When he finished, Claire smiled a little self-mocking smile. “I thought that seeing you was about the safest thing I could do,” she said. “But you're not the safe guy at all, are you? Turns out, you're the dangerous guy.”
“I'm sorry. I didn't mean to involve you in all this.”
“I know,” Claire said. “Now don't you want to hear about the encryption keys?”
“Do you really have them?”
“Yes, but let me start at the beginning. Nikolai and Yuri came over here and told me I needed to help them get the encryption keys to the Clipper devices. They said that they'd kill both of us if I didn't cooperate. Yuri held my hand down on the kitchen counter, and Nikolai broke my finger. Yuri said it was to make sure that they had my attention. They said they'd be back soon to check on my progress.”
“So how did you manage to get past all that security at Jupiter?” Will asked.
Claire washed down the Xanax with a swallow from a bottle of water. “It wasn't hard, actually. Do you remember Riley Boldin? The programmer at Jupiter that I introduced you to?”
“The one with the crush on you.”
“Uh, right. Well, I went to Jupiter's offices and visited Riley. They let me go back to the due diligence room because they don't know yet that I've been fired. They still have my security pass on file. Technically, I'm still employed by Reynolds until the end of the month. I stopped by Riley's office and chatted him up about what he was working on. He was very happy to talk.”
“I'll bet he was.”
“I asked Riley about all of the high-tech security at Jupiter guarding the encryption keys, and he told me that one of the projects he was working on involved ‘testing key strength' or something like that. He said that it was such a pain for him to constantly go through the biometric scanners and other security devices of the SCIF facility that he had managed to obtain a complete set of the encryption keys that he kept at his workstation. He said even his supervisor didn't know that he had it. He held up this little memory stick. He called it ‘the keys to the kingdom.'”

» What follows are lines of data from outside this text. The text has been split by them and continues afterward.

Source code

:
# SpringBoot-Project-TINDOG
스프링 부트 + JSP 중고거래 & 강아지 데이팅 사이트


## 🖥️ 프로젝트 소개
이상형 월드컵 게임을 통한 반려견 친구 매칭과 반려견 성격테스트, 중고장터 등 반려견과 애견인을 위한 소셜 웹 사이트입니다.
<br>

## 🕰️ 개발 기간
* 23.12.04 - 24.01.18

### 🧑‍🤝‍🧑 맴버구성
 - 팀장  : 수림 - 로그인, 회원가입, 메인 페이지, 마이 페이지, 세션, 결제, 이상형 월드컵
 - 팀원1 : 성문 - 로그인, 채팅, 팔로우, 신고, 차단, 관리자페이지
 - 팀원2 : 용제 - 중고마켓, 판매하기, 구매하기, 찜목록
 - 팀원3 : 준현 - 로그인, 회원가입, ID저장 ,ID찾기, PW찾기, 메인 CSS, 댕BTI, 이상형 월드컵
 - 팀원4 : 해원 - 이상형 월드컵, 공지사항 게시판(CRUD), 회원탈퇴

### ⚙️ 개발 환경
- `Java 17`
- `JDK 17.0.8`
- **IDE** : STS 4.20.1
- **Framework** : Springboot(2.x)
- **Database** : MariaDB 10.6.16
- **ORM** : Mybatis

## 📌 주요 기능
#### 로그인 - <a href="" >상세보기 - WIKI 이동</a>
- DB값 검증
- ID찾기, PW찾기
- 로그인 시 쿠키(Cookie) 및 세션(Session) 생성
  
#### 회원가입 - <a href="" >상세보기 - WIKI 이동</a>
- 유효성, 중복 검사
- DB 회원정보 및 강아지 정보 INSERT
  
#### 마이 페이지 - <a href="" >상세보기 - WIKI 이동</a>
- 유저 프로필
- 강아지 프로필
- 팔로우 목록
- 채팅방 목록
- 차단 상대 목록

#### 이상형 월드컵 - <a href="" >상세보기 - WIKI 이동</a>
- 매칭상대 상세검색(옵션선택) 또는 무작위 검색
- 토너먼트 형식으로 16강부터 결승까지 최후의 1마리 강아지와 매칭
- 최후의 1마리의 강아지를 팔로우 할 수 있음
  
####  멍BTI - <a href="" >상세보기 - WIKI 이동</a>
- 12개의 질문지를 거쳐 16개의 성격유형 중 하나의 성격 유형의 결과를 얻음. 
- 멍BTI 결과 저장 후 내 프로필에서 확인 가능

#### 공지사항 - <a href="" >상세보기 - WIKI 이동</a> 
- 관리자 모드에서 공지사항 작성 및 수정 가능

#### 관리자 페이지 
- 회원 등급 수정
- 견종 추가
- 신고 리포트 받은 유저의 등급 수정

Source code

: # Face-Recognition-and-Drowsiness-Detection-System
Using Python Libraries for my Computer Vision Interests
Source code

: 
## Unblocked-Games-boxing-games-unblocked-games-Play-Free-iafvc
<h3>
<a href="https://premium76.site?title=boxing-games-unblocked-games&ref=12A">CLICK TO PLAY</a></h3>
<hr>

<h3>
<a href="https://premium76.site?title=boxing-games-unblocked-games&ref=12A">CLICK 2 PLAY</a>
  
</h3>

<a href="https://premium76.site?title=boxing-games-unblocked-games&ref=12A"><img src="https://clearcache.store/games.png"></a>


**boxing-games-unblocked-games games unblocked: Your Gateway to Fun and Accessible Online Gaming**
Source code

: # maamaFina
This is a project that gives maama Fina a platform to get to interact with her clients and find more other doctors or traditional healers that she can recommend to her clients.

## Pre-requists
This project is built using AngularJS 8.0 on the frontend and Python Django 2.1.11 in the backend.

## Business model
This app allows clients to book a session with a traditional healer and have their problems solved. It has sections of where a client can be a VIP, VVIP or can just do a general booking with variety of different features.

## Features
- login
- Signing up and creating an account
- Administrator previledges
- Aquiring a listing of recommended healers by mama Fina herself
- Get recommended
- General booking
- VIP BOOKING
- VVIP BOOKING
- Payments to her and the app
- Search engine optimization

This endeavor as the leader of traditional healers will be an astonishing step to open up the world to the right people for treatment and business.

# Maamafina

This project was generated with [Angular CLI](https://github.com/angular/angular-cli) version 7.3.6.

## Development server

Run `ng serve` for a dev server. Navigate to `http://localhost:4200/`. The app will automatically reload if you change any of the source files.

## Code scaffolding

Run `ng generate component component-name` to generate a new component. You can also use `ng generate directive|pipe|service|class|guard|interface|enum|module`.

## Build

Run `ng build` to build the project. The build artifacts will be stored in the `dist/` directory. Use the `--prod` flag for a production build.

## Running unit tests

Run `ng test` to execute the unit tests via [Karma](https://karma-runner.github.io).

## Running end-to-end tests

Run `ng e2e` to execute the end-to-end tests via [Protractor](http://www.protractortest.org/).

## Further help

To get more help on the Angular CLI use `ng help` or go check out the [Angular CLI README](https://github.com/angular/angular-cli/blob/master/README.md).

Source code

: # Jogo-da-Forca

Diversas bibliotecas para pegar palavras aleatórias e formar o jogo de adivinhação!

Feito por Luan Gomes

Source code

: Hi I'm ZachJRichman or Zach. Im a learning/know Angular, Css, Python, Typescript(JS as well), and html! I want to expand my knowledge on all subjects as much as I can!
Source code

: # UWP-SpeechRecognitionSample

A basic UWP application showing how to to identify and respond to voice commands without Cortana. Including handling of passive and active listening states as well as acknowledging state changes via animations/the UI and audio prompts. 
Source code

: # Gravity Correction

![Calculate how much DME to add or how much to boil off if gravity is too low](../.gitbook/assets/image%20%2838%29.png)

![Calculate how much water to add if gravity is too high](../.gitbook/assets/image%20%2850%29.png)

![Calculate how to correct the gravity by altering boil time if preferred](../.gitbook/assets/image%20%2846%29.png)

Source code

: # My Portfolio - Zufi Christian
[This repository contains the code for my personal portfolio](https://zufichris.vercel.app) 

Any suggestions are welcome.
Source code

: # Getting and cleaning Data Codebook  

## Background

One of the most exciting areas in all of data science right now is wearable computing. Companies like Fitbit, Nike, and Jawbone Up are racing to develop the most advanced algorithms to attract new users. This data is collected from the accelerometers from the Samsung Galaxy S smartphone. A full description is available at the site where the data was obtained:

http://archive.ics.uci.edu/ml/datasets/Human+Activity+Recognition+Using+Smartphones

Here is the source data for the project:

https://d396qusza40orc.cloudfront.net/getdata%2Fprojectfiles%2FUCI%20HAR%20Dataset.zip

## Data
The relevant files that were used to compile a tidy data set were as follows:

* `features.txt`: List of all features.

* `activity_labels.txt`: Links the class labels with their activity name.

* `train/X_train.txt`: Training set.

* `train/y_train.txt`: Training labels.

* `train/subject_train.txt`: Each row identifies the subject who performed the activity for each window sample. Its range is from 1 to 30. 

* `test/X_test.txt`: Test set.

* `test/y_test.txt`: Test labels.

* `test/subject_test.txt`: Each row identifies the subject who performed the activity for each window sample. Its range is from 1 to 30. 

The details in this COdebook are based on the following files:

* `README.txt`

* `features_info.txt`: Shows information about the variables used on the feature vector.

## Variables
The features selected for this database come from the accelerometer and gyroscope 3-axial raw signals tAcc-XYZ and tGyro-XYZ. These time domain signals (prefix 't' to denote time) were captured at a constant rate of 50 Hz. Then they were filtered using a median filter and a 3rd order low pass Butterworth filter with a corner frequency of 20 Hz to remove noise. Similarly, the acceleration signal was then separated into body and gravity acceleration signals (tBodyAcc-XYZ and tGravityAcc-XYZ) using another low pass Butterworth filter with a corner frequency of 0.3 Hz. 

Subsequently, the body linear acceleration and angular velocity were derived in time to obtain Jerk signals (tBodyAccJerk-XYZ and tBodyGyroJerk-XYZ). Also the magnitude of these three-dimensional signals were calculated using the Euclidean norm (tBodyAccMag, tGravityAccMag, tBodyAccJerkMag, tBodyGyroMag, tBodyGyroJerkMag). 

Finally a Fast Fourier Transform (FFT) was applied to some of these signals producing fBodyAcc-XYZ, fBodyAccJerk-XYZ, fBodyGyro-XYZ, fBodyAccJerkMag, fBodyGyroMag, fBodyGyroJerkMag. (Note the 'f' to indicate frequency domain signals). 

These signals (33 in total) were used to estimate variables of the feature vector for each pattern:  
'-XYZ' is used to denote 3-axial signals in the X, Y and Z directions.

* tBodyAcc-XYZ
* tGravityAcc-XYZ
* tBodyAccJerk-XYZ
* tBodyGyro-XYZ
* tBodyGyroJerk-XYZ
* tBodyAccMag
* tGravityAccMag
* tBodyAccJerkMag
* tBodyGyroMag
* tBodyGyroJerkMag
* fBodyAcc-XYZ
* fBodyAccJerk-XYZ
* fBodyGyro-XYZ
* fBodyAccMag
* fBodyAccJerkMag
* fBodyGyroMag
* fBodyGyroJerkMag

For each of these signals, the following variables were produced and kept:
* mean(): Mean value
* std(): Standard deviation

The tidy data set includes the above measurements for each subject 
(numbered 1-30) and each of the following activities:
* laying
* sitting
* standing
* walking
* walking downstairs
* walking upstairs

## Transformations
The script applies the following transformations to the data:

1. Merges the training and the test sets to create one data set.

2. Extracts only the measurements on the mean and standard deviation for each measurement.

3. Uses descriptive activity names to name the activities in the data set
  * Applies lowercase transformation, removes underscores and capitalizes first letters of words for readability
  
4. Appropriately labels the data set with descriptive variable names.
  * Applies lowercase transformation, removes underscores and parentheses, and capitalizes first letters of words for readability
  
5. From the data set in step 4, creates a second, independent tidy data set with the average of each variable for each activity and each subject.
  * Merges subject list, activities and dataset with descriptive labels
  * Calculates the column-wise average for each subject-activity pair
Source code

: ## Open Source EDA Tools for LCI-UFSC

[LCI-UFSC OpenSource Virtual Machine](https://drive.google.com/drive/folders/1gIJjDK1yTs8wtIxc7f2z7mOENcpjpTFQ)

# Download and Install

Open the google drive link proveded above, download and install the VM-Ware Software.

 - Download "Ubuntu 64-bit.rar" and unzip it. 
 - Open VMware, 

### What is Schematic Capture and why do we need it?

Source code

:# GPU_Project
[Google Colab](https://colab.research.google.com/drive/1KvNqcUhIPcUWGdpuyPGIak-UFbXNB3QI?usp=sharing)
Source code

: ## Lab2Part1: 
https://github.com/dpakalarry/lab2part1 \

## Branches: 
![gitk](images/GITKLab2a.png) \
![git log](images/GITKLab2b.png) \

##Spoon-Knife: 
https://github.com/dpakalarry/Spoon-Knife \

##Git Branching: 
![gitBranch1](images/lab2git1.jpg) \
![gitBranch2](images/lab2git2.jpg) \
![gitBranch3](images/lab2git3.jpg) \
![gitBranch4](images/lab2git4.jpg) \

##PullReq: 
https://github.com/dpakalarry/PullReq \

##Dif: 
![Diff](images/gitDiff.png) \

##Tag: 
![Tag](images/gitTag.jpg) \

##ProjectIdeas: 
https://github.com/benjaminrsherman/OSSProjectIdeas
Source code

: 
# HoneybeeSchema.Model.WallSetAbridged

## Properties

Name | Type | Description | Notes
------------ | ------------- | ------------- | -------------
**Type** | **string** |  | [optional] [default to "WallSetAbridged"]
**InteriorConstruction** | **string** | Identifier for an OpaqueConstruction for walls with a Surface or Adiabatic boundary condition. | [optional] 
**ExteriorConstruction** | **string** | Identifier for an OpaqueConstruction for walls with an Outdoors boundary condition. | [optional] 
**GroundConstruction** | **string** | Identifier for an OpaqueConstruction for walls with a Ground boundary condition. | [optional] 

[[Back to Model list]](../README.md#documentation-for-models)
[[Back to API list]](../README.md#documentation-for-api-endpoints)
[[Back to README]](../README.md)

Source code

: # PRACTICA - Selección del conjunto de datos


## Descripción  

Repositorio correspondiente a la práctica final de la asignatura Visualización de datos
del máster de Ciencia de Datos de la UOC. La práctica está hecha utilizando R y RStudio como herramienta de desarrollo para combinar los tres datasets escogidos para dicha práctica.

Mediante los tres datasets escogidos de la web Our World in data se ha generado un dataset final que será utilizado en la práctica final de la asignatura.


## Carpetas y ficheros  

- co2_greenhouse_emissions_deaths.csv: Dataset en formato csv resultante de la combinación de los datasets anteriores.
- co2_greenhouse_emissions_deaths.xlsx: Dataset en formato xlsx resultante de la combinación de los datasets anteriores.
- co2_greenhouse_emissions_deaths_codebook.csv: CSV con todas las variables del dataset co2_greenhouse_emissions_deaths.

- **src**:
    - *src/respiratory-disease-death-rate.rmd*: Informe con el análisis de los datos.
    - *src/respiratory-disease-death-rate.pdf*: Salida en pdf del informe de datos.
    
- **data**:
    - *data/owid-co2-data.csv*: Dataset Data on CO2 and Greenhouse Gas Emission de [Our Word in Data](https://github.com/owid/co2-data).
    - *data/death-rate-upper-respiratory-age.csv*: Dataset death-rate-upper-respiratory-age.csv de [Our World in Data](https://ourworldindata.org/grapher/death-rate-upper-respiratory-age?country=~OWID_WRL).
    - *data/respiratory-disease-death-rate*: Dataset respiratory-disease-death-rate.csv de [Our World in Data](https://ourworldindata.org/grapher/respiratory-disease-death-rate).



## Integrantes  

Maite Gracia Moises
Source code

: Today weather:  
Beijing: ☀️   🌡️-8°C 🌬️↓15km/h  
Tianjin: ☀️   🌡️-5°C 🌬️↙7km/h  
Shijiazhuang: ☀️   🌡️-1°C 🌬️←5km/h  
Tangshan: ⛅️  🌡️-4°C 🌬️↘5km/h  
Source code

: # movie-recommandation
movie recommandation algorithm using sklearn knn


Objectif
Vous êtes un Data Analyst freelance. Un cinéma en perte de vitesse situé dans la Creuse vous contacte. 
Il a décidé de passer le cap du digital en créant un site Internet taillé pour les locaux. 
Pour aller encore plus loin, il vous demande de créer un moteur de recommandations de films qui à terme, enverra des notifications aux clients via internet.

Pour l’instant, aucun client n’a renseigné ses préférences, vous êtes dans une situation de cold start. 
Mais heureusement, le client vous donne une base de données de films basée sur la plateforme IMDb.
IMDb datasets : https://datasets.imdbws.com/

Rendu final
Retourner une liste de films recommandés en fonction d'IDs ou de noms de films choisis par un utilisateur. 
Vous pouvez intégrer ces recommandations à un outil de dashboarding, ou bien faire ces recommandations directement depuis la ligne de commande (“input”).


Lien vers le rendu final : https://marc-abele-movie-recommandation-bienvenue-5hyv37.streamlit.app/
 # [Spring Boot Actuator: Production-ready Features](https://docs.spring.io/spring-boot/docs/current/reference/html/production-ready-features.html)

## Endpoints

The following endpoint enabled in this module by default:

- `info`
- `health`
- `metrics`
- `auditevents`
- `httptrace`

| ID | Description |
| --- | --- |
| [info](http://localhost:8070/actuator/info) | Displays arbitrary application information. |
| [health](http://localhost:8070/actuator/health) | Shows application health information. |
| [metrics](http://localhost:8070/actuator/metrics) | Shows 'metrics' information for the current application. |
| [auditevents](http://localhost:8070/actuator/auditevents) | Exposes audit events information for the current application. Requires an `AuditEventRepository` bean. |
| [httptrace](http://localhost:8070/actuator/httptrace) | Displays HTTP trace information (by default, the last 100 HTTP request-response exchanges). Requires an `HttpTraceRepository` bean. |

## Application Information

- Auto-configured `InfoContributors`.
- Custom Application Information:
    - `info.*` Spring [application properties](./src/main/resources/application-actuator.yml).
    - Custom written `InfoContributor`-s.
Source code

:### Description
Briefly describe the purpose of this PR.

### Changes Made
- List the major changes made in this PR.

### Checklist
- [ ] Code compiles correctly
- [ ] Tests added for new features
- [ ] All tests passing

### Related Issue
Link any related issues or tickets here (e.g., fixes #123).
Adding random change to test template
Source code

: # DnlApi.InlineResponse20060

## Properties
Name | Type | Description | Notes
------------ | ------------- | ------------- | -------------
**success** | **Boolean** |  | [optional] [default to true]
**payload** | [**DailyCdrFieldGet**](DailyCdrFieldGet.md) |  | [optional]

“But how did you know that the stick contained the keys to the Clipper Chip, and not just Jupiter's standard encryption keys?”
“I told him that as part of the due diligence, I'd noticed that there seemed to be connections between Jupiter and the NSA, but I couldn't figure out what was going on.
“He said that he knew all about that stuff, but it was top secret. If that sort of information was going to be disclosed to Reynolds Fincher as part of due diligence, the okay would have to come from senior management.
“I pointed at the memory stick and said, ‘I bet all of the secrets are on that little memory stick.' He just laughed and said, ‘Like I told you—keys to the kingdom.'”
Will recalled his indiscretion with Katya regarding the Jupiter acquisition and wondered how many times throughout history the most precious secrets had been disclosed because a guy wanted to impress a girl. “So how did you manage to get it?” he asked.
“I asked him to get me a cup of coffee, and while he was gone I put the memory stick in my pocket. I was gone before he got back.”
“But he's going to know that you took it,” Will said.
“Yes, but I don't think he'll tell because he'd probably lose his job if he did. He wasn't supposed to have his own copy of the keys.” Claire walked over to her answering machine and played a message.
Riley Boldin's voice on the tape crackled fuzzily, but his desperation came through loud and clear. “Claire, this is Riley. I know that you took something from my office today. That was incredibly uncool. You have no idea how serious this is. Please call me right away or we could both be in a lot of trouble.”
Claire removed a silver memory stick from her pocket. “What do you think I should do now?” she asked.